Pacôme Constant dit Beaufils

CL
h-index24
3papers
1citation
Novelty42%
AI Score33

3 Papers

CLMar 4
Who Judges the Judge? Evaluating LLM-as-a-Judge for French Medical open-ended QA

Ikram Belmadani, Oumaima El Khettari, Pacôme Constant dit Beaufils et al.

Automatic evaluation of medical open-ended question answering (OEQA) remains challenging due to the need for expert annotations. We evaluate whether large language models (LLMs) can act as judges of semantic equivalence in French medical OEQA, comparing closed-access, general-purpose, and biomedical domain-adapted models. Our results show that LLM-based judgments are strongly influenced by the model that generated the answer, with agreement varying substantially across generators. Domain-adapted and large general-purpose models achieve the highest alignment with expert annotations. We further show that lightweight adaptation of a compact model using supervised fine-tuning (SFT) and Group Relative Policy Optimization (GRPO) substantially improves performance and reduces generator sensitivity, even with limited data. Overall, our findings highlight the need for generator-aware evaluation and suggest that carefully adapted small models can support scalable evaluation in low-resource medical settings.

CLJul 4, 2025
Improving Social Determinants of Health Documentation in French EHRs Using Large Language Models

Adrien Bazoge, Pacôme Constant dit Beaufils, Mohammed Hmitouch et al.
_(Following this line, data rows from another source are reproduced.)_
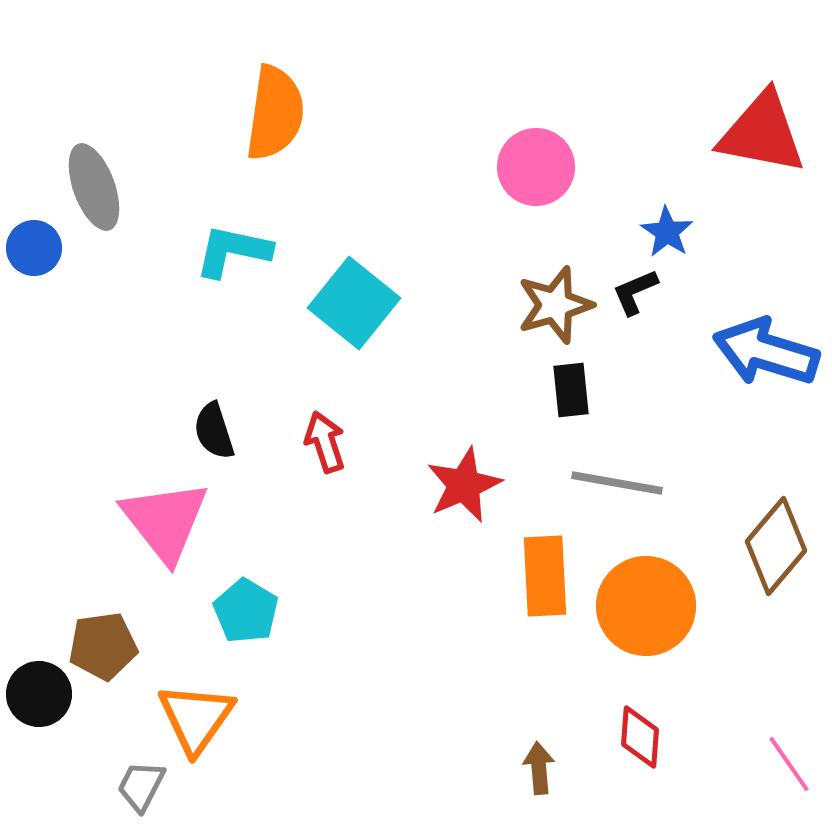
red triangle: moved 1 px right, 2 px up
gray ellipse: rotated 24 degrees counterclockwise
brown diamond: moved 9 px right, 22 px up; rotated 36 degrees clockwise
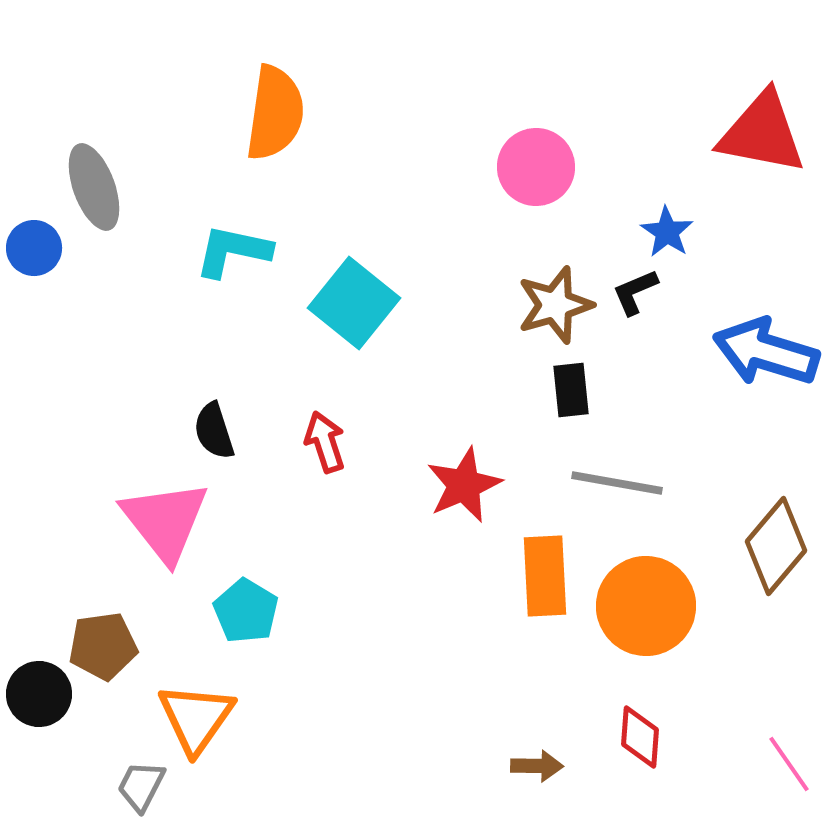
brown arrow: moved 2 px left, 2 px up; rotated 96 degrees clockwise
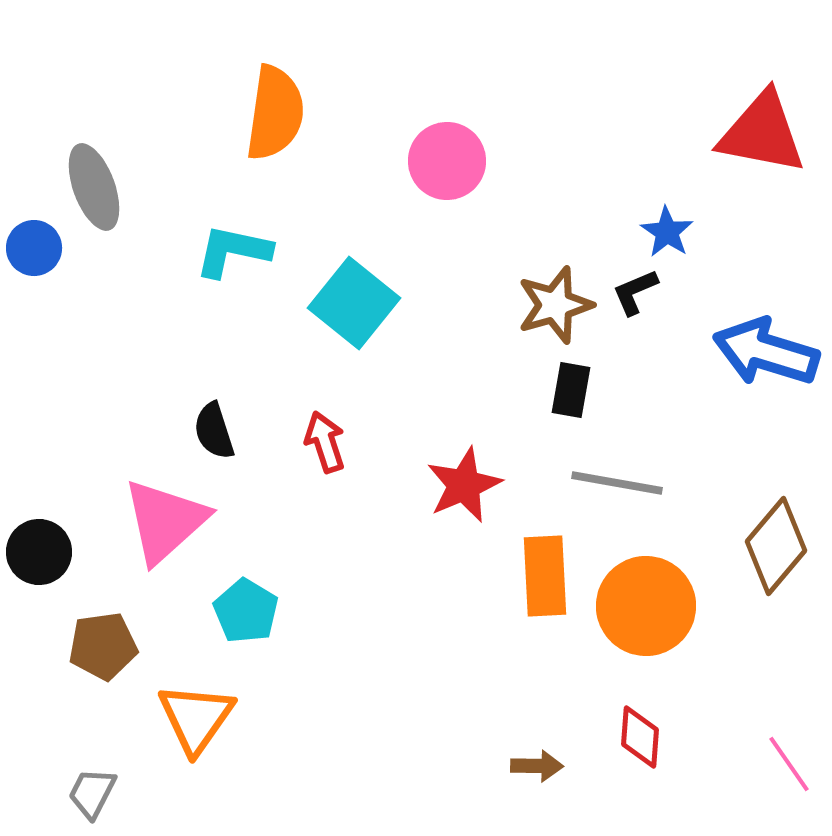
pink circle: moved 89 px left, 6 px up
black rectangle: rotated 16 degrees clockwise
pink triangle: rotated 26 degrees clockwise
black circle: moved 142 px up
gray trapezoid: moved 49 px left, 7 px down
Social determinants of health (SDoH) significantly influence health outcomes, shaping disease progression, treatment adherence, and health disparities. However, their documentation in structured electronic health records (EHRs) is often incomplete or missing. This study presents an approach based on large language models (LLMs) for extracting 13 SDoH categories from French clinical notes. We trained Flan-T5-Large on annotated social history sections from clinical notes at Nantes University Hospital, France. We evaluated the model at two levels: (i) identification of SDoH categories and associated values, and (ii) extraction of detailed SDoH with associated temporal and quantitative information. The model performance was assessed across four datasets, including two that we publicly release as open resources. The model achieved strong performance for identifying well-documented categories such as living condition, marital status, descendants, job, tobacco, and alcohol use (F1 score > 0.80). Performance was lower for categories with limited training data or highly variable expressions, such as employment status, housing, physical activity, income, and education. Our model identified 95.8% of patients with at least one SDoH, compared to 2.8% for ICD-10 codes from structured EHR data. Our error analysis showed that performance limitations were linked to annotation inconsistencies, reliance on English-centric tokenizer, and reduced generalizability due to the model being trained on social history sections only. These results demonstrate the effectiveness of NLP in improving the completeness of real-world SDoH data in a non-English EHR system.

LGFeb 28, 2025
Predicting clinical outcomes from patient care pathways represented with temporal knowledge graphs

Jong Ho Jhee, Alberto Megina, Pacôme Constant Dit Beaufils et al.

Background: With the increasing availability of healthcare data, predictive modeling finds many applications in the biomedical domain, such as the evaluation of the level of risk for various conditions, which in turn can guide clinical decision making. However, it is unclear how knowledge graph data representations and their embedding, which are competitive in some settings, could be of interest in biomedical predictive modeling. Method: We simulated synthetic but realistic data of patients with intracranial aneurysm and experimented on the task of predicting their clinical outcome. We compared the performance of various classification approaches on tabular data versus a graph-based representation of the same data. Next, we investigated how the adopted schema for representing first individual data and second temporal data impacts predictive performances. Results: Our study illustrates that in our case, a graph representation and Graph Convolutional Network (GCN) embeddings reach the best performance for a predictive task from observational data. We emphasize the importance of the adopted schema and of the consideration of literal values in the representation of individual data. Our study also moderates the relative impact of various time encoding on GCN performance.